- STATED GOAL A:
Using the text below on Law #4 and cooperative play, determine whether each statement agrees with it: (i) for a while, the official motto of 4th Edition was "Never Split the Party"; (ii) breaking into two or three groups to approach something is wrong; (iii) this law is chiefly about difficulty level. For each, answer yes or no and quote the deciding words of the text.
- STATED GOAL B:
Resume the text below on Law #4 and cooperative play, picking up after its final sentence.

- TEXT:
· · · ·

Law #4 – Players are expected to attempt a cooperative in-game environment.

For a while, at least, the official motto of 4th Edition was “Never Split the Party”. It was heavy-handed, but it sums this up fairly well. D&D is built around having a group of people who gets together and solve problems that no one person can solve alone, and occasionally that no incomplete subset of the group could solve. This is not to say that breaking into two or three groups to approach something is wrong, but it should be a minority of the session. Combats especially are built to expect a certain number of characters, and things get a lot more lethal if the party’s cleric and fighter are exploring a different lead when the wizard and rogue are ambushed. So in general, players should make an effort to stick together unless there’s a fairly good reason, but this law is only tangentially about difficulty level.

· · · ·

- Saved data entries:
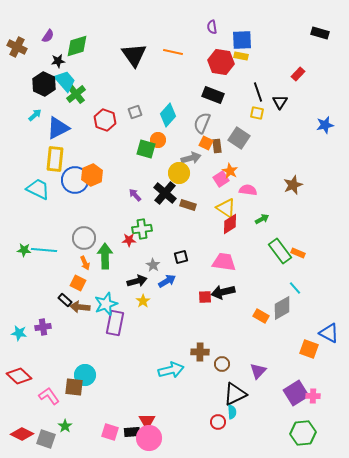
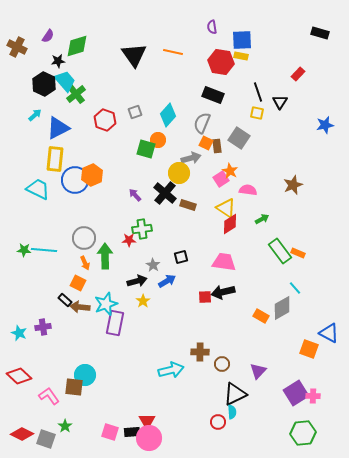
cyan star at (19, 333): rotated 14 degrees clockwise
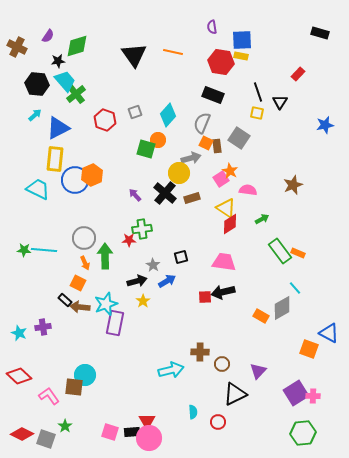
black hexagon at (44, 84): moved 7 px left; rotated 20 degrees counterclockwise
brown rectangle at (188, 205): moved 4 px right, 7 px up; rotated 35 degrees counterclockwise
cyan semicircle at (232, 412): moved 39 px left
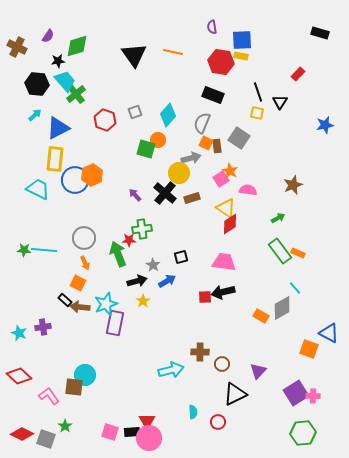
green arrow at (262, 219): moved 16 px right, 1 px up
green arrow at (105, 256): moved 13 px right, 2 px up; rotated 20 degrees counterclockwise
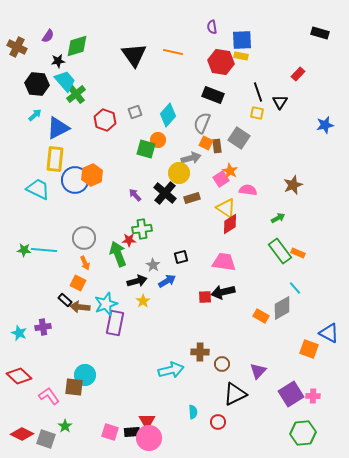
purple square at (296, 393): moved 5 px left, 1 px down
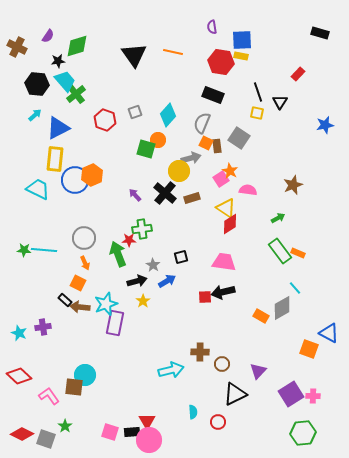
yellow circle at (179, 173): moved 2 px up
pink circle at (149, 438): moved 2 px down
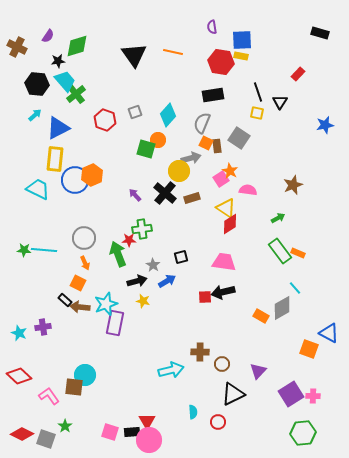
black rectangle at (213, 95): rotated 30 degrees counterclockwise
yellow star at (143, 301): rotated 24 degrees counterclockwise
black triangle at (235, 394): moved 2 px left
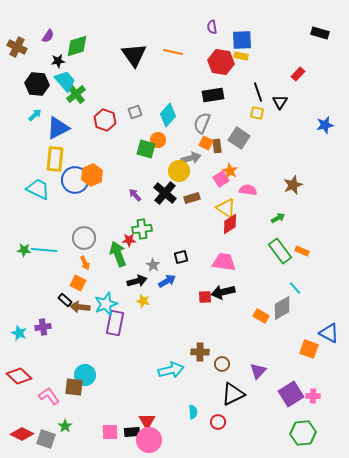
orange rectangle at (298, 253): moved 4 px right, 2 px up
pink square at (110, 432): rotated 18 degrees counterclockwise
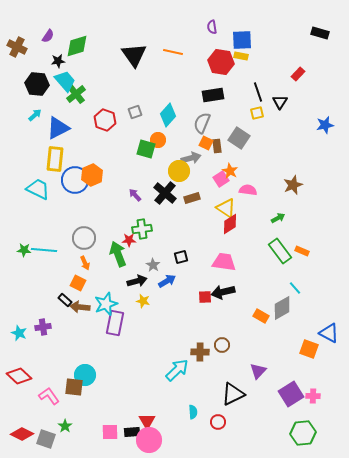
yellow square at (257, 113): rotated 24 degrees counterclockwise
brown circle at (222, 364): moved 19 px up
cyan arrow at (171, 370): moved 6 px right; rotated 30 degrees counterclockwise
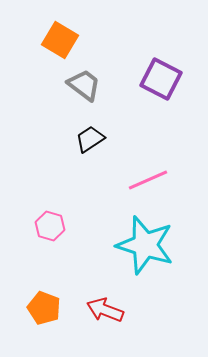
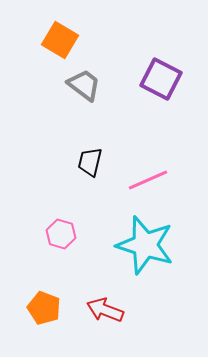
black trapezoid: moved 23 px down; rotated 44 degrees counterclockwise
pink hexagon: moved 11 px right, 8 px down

· · · ·

- FINAL RESULT A:
(i) Yes: "For a while, at least, the official motto of 4th Edition was “Never Split the Party”."
(ii) No: "This is not to say that breaking into two or three groups to approach something is wrong"
(iii) No: "this law is only tangentially about difficulty level."

- FINAL RESULT B:
I knew a DM once whose style didn’t mesh with mine, at all. I recall clearly him complaining about the party after one of the first sessions, because the party split up to explore a dungeon, leading them into encounters that they couldn’t survive at half-strength, and he clearly considered this to be a stupid decision on the part of the players. That is, if the group split physically, the players get what they deserve, and that’s part of the game. Some sessions later, however, the players got into a heated discussion about what to do with an artifact they had acquired and the many powerful groups of varying legitimacy that wanted it from them. At one point, the players were actually shouting over each other to fight about what to do, while the DM sat back and smiled. When questioned about it, he said that he was enjoying watching the players fight, and we realized that he had specifically chosen a problem that he knew would divide us and lead into a shouting match. That is, if the players split mentally or ideologically, this was a good and reasonable goal for the DM.

This, to be short, is asinine. Listening to six people fight about the best way to treat an imaginary shield isn’t fun. We talked about this session among ourselves in future weeks, and as far as I know, not a single player enjoyed the argument, and the more a player argued for a route the party did not eventually take, the more upset they were with the session and the campaign. Whenever players are pitted against each other, somebody loses, and losing is even less fun than arguing. So why would a DM create a situation where he or she knows that they are going to frustrate some players and irritate most of them?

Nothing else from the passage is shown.